» EXERCISE BRIEF:
Your reply should be a single number, the count of lines in the records that contain the string "board".

» ENTRIES PROVIDED:
○ ○ ○ ○

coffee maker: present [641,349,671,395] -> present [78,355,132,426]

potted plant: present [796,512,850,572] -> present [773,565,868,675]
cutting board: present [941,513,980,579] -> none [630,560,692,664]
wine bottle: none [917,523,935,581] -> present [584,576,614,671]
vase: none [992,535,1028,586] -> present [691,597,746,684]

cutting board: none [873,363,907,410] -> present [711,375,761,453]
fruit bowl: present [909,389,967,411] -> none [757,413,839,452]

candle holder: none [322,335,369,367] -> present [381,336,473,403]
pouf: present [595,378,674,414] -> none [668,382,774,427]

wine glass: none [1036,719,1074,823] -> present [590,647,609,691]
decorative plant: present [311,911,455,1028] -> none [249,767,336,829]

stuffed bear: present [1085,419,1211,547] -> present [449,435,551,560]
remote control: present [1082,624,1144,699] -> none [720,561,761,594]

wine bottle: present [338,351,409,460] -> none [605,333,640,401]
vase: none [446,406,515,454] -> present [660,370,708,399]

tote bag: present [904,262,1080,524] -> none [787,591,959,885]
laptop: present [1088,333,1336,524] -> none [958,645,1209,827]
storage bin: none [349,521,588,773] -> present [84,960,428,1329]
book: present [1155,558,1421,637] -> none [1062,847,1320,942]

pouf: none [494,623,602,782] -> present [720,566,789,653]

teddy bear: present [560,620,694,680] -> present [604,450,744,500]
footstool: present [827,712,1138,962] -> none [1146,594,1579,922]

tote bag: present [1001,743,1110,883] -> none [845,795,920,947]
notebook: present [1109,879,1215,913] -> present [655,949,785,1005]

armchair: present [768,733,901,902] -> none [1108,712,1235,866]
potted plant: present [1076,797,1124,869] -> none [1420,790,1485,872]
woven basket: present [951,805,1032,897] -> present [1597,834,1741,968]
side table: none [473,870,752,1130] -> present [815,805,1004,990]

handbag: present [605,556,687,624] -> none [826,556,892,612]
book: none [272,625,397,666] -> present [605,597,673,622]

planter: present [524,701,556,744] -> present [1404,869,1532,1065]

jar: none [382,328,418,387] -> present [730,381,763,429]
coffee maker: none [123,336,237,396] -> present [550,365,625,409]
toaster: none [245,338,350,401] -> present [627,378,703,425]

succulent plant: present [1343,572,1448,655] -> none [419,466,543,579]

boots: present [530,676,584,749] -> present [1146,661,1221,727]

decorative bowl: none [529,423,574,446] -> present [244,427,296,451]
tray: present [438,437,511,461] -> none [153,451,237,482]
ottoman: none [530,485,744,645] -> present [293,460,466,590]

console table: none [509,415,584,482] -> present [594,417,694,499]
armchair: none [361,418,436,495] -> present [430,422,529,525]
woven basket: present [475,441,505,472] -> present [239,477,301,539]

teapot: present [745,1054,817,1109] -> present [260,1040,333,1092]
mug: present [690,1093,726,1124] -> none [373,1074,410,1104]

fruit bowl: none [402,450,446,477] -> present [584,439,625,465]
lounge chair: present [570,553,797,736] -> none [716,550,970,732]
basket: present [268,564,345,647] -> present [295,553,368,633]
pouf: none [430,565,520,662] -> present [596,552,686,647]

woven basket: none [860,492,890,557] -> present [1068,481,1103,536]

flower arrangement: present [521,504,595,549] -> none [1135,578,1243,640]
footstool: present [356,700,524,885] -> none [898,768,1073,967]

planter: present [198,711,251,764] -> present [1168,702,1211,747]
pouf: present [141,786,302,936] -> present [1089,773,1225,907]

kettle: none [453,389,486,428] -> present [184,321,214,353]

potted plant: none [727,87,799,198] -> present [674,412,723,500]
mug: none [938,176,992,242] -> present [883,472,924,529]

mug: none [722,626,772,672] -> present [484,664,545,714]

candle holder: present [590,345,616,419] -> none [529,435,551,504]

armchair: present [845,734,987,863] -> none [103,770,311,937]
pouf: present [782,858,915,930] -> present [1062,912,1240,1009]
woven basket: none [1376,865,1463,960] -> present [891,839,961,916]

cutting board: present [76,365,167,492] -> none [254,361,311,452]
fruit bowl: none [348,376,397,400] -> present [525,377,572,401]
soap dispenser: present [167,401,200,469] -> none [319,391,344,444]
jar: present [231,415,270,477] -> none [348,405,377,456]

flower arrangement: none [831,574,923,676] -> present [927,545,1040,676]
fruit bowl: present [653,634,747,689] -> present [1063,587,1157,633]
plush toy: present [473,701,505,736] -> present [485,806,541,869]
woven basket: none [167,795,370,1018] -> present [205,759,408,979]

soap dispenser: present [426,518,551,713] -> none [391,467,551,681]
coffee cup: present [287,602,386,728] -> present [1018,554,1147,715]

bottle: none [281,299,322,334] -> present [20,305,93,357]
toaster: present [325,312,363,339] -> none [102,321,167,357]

○ ○ ○ ○

» OUTPUT:
3